Soon enough the flashing lights showed up, and while one man pulled him out of my backseat and into the ambulance, the other questioned me.
"What did he take?"
I paused.
"Kid, it's his life."
"Oxycodone, I'm not sure how much. His eyes rolled into the back of his head, and he just fell over."
"Hey?"
"Yeah?"
"Get in the ambulance, you aren't in any condition to drive yourself home, it's bad enough you tried to get this far."
There was no time to argue. The waiting room was bright and hurt my eyes, so I closed them, opening them only when I would hear the door swing open.

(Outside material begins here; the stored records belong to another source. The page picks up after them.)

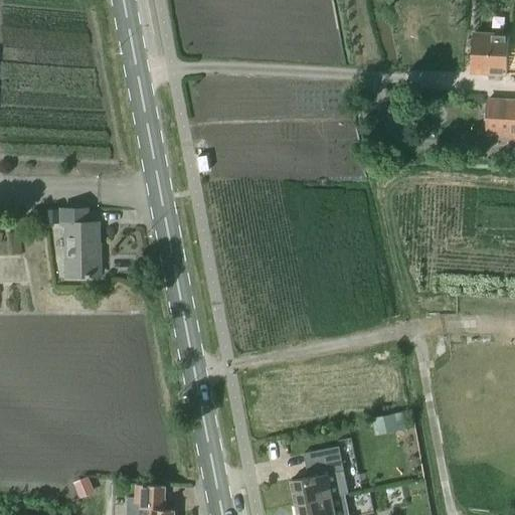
[(514,35),(475,33),(473,73),(514,74),(514,35)]
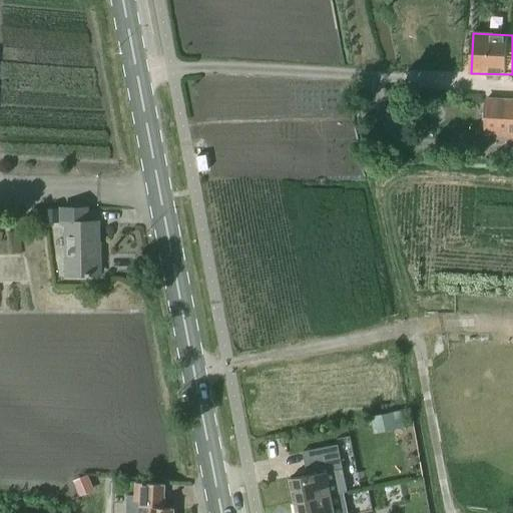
[(512,100),(488,99),(486,135),(512,135),(512,100)]
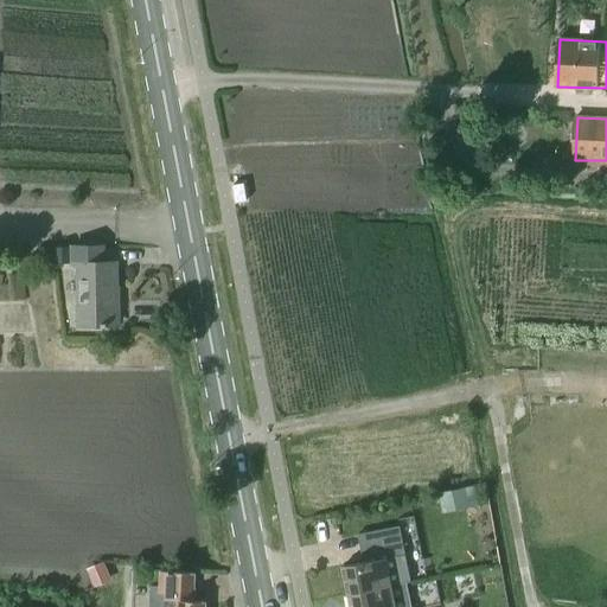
[(57,263),(69,263),(69,248),(57,248),(57,263)]
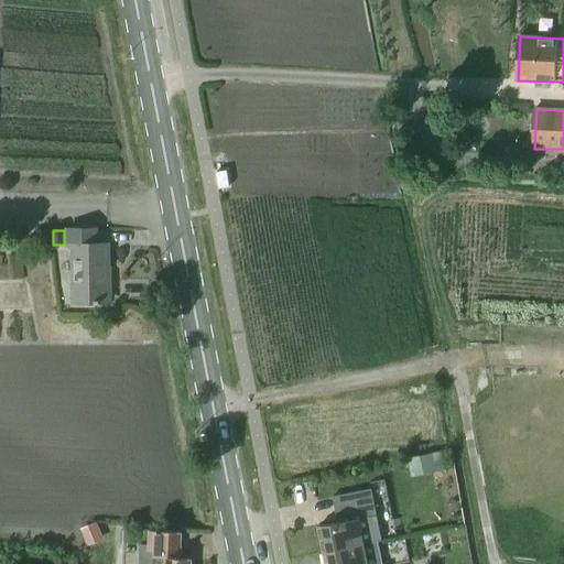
[(95,246),(95,230),(66,230),(66,247),(73,247),(74,303),(108,302),(108,246),(95,246)]
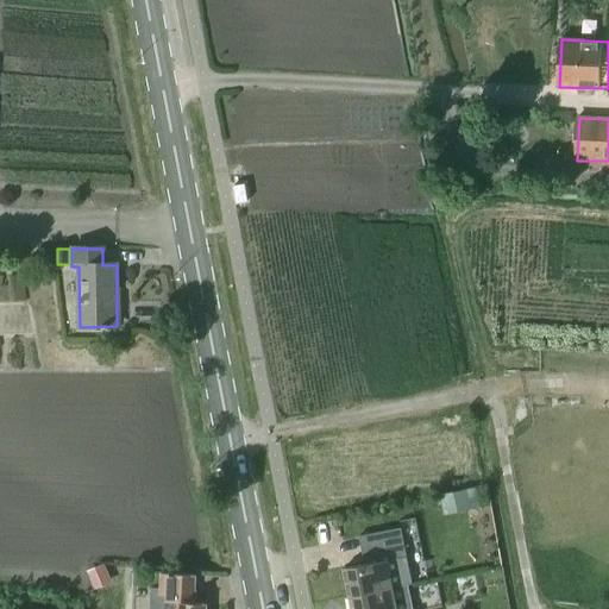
[(479,509),(475,488),(439,496),(444,518),(479,509)]
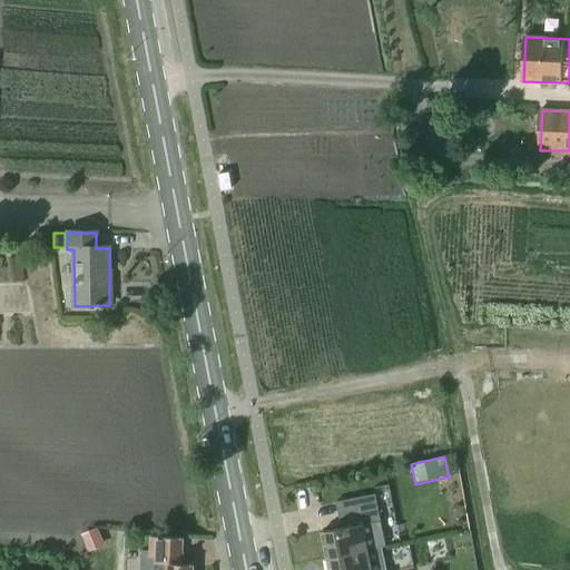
[(321,532),(325,558),(381,547),(385,546),(375,493),(340,500),(345,527),(321,532)]
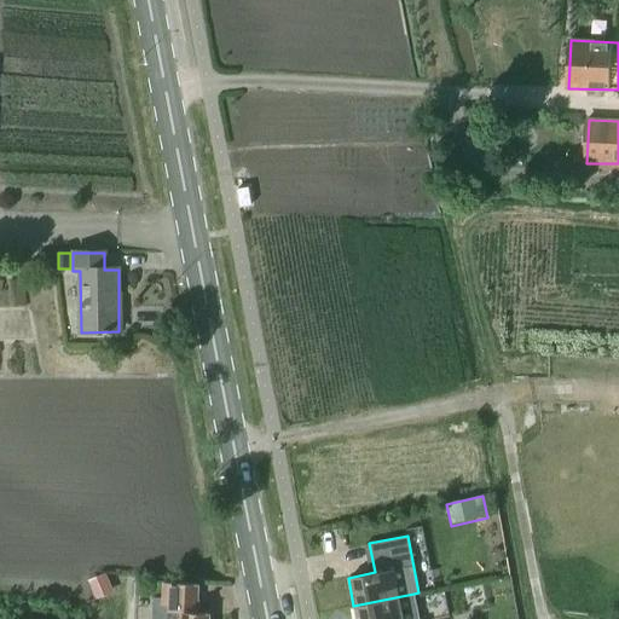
[(106,573),(90,580),(97,597),(114,590),(106,573)]
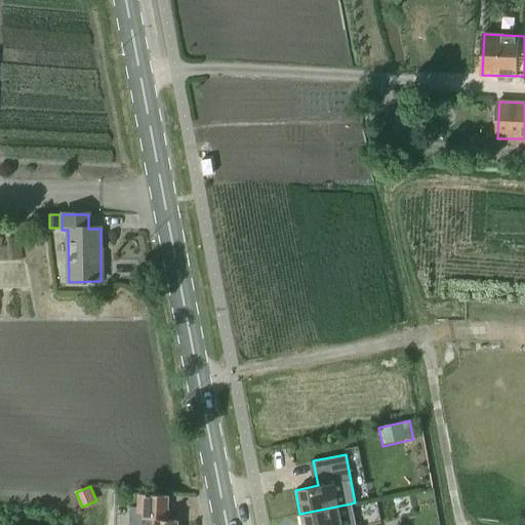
[(145,524),(177,524),(178,520),(167,520),(169,495),(140,494),(139,513),(146,514),(145,524)]
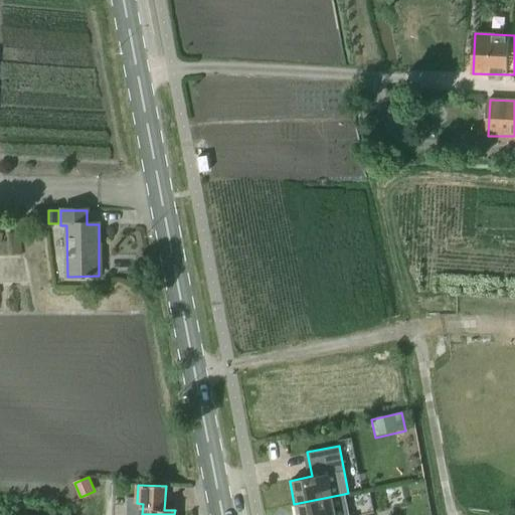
[(348,514),(344,494),(294,504),(296,514),(348,514)]
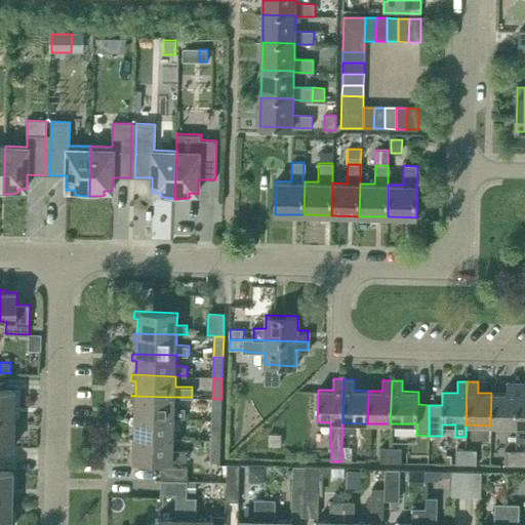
[(507,394),(491,393),(490,426),(515,426),(517,382),(507,382),(507,394)]
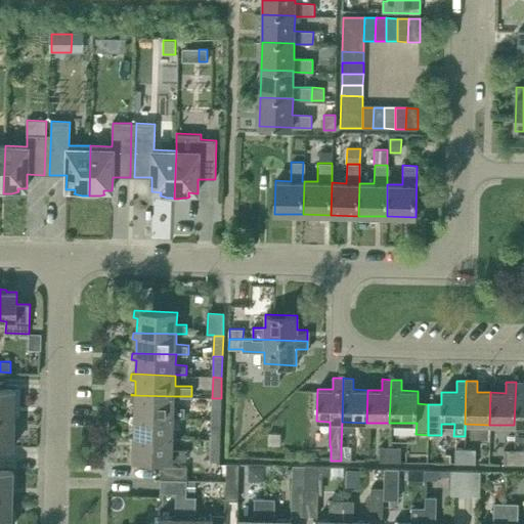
[(523,382),(516,382),(514,425),(515,425),(515,440),(523,440),(523,382)]
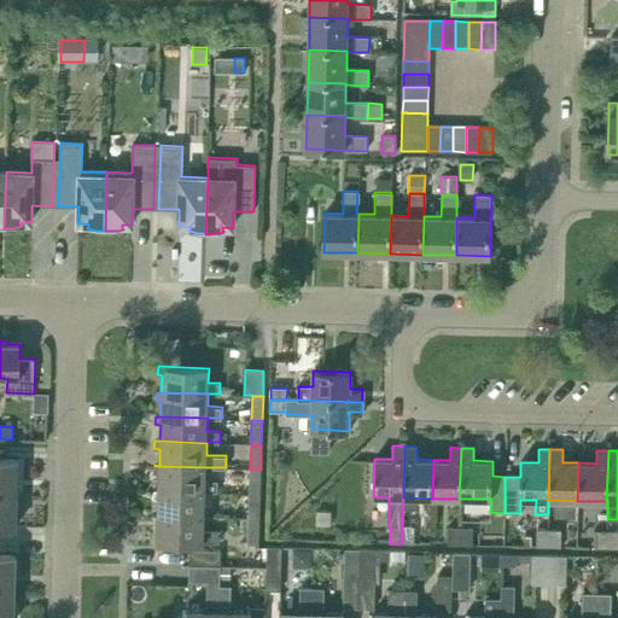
[(0,494),(17,495),(18,460),(0,459),(0,494)]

Liberty. I started, wondering how I hadn't noticed her stomach before. How no one had, it was Degrassi's best kept secret. Her parents were not far behind her, frantically questioning the receptionist at the desk. She was in a daze, her eyes meeting mine and burning a hole through me. She knew. She knew, but she backed away without saying a word because she thought had bigger things to worry about. And she was right.
That's why I came to the same picnic table every night. Why I sat there and swung my feet back and forth, counting the minutes since the last time I slept. Why I watched the police tape blow back and forth with the wind. Why I stared at the empty bottles across the ground, and why I flipped every one of those stupid lawn chairs upside down. They were the remnants. The remnants of everything JT Yorke had stood for during his short existence on this planet.